• SOURCE MATERIAL:
---*---

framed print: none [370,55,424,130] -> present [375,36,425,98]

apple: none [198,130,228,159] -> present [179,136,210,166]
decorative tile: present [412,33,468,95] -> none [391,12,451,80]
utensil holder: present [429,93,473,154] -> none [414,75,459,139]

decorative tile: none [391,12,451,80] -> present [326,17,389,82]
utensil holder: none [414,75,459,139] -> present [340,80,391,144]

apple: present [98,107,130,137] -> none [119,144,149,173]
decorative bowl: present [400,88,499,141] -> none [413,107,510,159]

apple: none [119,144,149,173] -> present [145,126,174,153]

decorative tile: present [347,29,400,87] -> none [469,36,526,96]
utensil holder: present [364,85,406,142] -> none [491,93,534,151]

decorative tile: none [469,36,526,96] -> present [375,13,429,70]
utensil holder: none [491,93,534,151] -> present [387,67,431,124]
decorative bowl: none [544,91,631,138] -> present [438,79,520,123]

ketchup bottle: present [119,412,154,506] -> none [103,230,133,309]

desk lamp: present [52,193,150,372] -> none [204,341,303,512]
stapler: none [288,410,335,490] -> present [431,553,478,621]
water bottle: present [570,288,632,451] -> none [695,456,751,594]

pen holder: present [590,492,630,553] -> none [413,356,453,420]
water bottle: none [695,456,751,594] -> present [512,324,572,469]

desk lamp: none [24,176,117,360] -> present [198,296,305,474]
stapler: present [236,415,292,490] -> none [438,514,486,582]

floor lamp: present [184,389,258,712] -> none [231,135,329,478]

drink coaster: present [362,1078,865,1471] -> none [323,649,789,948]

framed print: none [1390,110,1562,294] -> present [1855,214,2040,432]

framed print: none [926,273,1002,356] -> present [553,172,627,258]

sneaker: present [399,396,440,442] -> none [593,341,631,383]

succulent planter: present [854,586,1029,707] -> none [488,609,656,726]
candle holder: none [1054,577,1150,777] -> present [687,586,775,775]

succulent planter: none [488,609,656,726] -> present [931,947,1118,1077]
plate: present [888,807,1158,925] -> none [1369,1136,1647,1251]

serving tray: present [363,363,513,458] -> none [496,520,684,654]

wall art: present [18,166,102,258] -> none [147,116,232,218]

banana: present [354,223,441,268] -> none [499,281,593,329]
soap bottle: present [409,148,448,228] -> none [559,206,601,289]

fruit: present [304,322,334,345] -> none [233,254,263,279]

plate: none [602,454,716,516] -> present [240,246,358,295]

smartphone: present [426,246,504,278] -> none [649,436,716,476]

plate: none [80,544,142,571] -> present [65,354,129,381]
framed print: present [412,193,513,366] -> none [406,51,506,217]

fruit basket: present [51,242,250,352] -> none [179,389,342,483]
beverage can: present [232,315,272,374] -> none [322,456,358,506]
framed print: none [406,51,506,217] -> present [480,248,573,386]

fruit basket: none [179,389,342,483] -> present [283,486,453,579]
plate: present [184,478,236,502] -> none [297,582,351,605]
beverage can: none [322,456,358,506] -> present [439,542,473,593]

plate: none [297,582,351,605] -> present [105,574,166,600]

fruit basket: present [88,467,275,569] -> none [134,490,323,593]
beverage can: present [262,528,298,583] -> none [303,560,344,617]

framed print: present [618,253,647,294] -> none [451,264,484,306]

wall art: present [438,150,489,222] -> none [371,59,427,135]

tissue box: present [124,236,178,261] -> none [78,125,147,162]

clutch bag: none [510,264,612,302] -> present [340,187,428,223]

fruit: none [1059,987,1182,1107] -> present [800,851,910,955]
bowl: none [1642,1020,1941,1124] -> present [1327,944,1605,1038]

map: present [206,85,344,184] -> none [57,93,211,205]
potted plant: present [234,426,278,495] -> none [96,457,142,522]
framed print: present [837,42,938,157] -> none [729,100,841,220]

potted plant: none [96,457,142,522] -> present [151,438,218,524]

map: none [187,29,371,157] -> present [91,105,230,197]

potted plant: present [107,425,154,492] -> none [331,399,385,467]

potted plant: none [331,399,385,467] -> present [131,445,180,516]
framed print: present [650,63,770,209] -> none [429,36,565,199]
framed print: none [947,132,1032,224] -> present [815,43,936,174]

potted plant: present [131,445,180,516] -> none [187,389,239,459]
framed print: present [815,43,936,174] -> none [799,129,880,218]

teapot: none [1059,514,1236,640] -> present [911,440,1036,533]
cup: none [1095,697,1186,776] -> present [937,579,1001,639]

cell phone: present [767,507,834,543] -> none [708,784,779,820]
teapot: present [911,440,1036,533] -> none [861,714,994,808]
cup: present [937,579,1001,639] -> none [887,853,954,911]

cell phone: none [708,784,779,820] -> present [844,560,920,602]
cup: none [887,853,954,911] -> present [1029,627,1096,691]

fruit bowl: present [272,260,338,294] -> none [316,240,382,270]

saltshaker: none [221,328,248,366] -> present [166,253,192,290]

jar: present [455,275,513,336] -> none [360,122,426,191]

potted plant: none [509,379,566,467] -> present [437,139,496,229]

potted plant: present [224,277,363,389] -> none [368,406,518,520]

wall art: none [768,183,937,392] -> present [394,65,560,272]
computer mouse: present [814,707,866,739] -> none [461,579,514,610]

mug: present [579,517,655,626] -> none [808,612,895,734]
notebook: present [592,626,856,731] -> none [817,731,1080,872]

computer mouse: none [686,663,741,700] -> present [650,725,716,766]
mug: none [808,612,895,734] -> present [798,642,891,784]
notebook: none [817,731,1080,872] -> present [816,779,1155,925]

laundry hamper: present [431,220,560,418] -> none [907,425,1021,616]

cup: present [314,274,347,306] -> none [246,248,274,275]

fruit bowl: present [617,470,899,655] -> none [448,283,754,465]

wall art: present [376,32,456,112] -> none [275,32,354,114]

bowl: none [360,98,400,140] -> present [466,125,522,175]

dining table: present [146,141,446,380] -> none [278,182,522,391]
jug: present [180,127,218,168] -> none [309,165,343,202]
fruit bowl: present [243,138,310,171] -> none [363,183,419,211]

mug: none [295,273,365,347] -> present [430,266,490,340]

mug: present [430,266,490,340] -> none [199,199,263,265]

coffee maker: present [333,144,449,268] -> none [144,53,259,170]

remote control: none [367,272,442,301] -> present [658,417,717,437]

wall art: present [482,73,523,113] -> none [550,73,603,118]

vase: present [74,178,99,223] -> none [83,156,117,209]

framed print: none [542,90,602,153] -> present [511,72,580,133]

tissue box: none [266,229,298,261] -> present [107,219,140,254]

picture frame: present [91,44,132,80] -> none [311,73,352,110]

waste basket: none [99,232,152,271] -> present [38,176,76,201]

---*---

• TASK INSTRUCTIONS: What do the records say? Quote them all exactly.

• OUTPUT OF THE EXERCISE:
framed print: none [370,55,424,130] -> present [375,36,425,98]

apple: none [198,130,228,159] -> present [179,136,210,166]
decorative tile: present [412,33,468,95] -> none [391,12,451,80]
utensil holder: present [429,93,473,154] -> none [414,75,459,139]

decorative tile: none [391,12,451,80] -> present [326,17,389,82]
utensil holder: none [414,75,459,139] -> present [340,80,391,144]

apple: present [98,107,130,137] -> none [119,144,149,173]
decorative bowl: present [400,88,499,141] -> none [413,107,510,159]

apple: none [119,144,149,173] -> present [145,126,174,153]

decorative tile: present [347,29,400,87] -> none [469,36,526,96]
utensil holder: present [364,85,406,142] -> none [491,93,534,151]

decorative tile: none [469,36,526,96] -> present [375,13,429,70]
utensil holder: none [491,93,534,151] -> present [387,67,431,124]
decorative bowl: none [544,91,631,138] -> present [438,79,520,123]

ketchup bottle: present [119,412,154,506] -> none [103,230,133,309]

desk lamp: present [52,193,150,372] -> none [204,341,303,512]
stapler: none [288,410,335,490] -> present [431,553,478,621]
water bottle: present [570,288,632,451] -> none [695,456,751,594]

pen holder: present [590,492,630,553] -> none [413,356,453,420]
water bottle: none [695,456,751,594] -> present [512,324,572,469]

desk lamp: none [24,176,117,360] -> present [198,296,305,474]
stapler: present [236,415,292,490] -> none [438,514,486,582]

floor lamp: present [184,389,258,712] -> none [231,135,329,478]

drink coaster: present [362,1078,865,1471] -> none [323,649,789,948]

framed print: none [1390,110,1562,294] -> present [1855,214,2040,432]

framed print: none [926,273,1002,356] -> present [553,172,627,258]

sneaker: present [399,396,440,442] -> none [593,341,631,383]

succulent planter: present [854,586,1029,707] -> none [488,609,656,726]
candle holder: none [1054,577,1150,777] -> present [687,586,775,775]

succulent planter: none [488,609,656,726] -> present [931,947,1118,1077]
plate: present [888,807,1158,925] -> none [1369,1136,1647,1251]

serving tray: present [363,363,513,458] -> none [496,520,684,654]

wall art: present [18,166,102,258] -> none [147,116,232,218]

banana: present [354,223,441,268] -> none [499,281,593,329]
soap bottle: present [409,148,448,228] -> none [559,206,601,289]

fruit: present [304,322,334,345] -> none [233,254,263,279]

plate: none [602,454,716,516] -> present [240,246,358,295]

smartphone: present [426,246,504,278] -> none [649,436,716,476]

plate: none [80,544,142,571] -> present [65,354,129,381]
framed print: present [412,193,513,366] -> none [406,51,506,217]

fruit basket: present [51,242,250,352] -> none [179,389,342,483]
beverage can: present [232,315,272,374] -> none [322,456,358,506]
framed print: none [406,51,506,217] -> present [480,248,573,386]

fruit basket: none [179,389,342,483] -> present [283,486,453,579]
plate: present [184,478,236,502] -> none [297,582,351,605]
beverage can: none [322,456,358,506] -> present [439,542,473,593]

plate: none [297,582,351,605] -> present [105,574,166,600]

fruit basket: present [88,467,275,569] -> none [134,490,323,593]
beverage can: present [262,528,298,583] -> none [303,560,344,617]

framed print: present [618,253,647,294] -> none [451,264,484,306]

wall art: present [438,150,489,222] -> none [371,59,427,135]

tissue box: present [124,236,178,261] -> none [78,125,147,162]

clutch bag: none [510,264,612,302] -> present [340,187,428,223]

fruit: none [1059,987,1182,1107] -> present [800,851,910,955]
bowl: none [1642,1020,1941,1124] -> present [1327,944,1605,1038]

map: present [206,85,344,184] -> none [57,93,211,205]
potted plant: present [234,426,278,495] -> none [96,457,142,522]
framed print: present [837,42,938,157] -> none [729,100,841,220]

potted plant: none [96,457,142,522] -> present [151,438,218,524]

map: none [187,29,371,157] -> present [91,105,230,197]

potted plant: present [107,425,154,492] -> none [331,399,385,467]

potted plant: none [331,399,385,467] -> present [131,445,180,516]
framed print: present [650,63,770,209] -> none [429,36,565,199]
framed print: none [947,132,1032,224] -> present [815,43,936,174]

potted plant: present [131,445,180,516] -> none [187,389,239,459]
framed print: present [815,43,936,174] -> none [799,129,880,218]

teapot: none [1059,514,1236,640] -> present [911,440,1036,533]
cup: none [1095,697,1186,776] -> present [937,579,1001,639]

cell phone: present [767,507,834,543] -> none [708,784,779,820]
teapot: present [911,440,1036,533] -> none [861,714,994,808]
cup: present [937,579,1001,639] -> none [887,853,954,911]

cell phone: none [708,784,779,820] -> present [844,560,920,602]
cup: none [887,853,954,911] -> present [1029,627,1096,691]

fruit bowl: present [272,260,338,294] -> none [316,240,382,270]

saltshaker: none [221,328,248,366] -> present [166,253,192,290]

jar: present [455,275,513,336] -> none [360,122,426,191]

potted plant: none [509,379,566,467] -> present [437,139,496,229]

potted plant: present [224,277,363,389] -> none [368,406,518,520]

wall art: none [768,183,937,392] -> present [394,65,560,272]
computer mouse: present [814,707,866,739] -> none [461,579,514,610]

mug: present [579,517,655,626] -> none [808,612,895,734]
notebook: present [592,626,856,731] -> none [817,731,1080,872]

computer mouse: none [686,663,741,700] -> present [650,725,716,766]
mug: none [808,612,895,734] -> present [798,642,891,784]
notebook: none [817,731,1080,872] -> present [816,779,1155,925]

laundry hamper: present [431,220,560,418] -> none [907,425,1021,616]

cup: present [314,274,347,306] -> none [246,248,274,275]

fruit bowl: present [617,470,899,655] -> none [448,283,754,465]

wall art: present [376,32,456,112] -> none [275,32,354,114]

bowl: none [360,98,400,140] -> present [466,125,522,175]

dining table: present [146,141,446,380] -> none [278,182,522,391]
jug: present [180,127,218,168] -> none [309,165,343,202]
fruit bowl: present [243,138,310,171] -> none [363,183,419,211]

mug: none [295,273,365,347] -> present [430,266,490,340]

mug: present [430,266,490,340] -> none [199,199,263,265]

coffee maker: present [333,144,449,268] -> none [144,53,259,170]

remote control: none [367,272,442,301] -> present [658,417,717,437]

wall art: present [482,73,523,113] -> none [550,73,603,118]

vase: present [74,178,99,223] -> none [83,156,117,209]

framed print: none [542,90,602,153] -> present [511,72,580,133]

tissue box: none [266,229,298,261] -> present [107,219,140,254]

picture frame: present [91,44,132,80] -> none [311,73,352,110]

waste basket: none [99,232,152,271] -> present [38,176,76,201]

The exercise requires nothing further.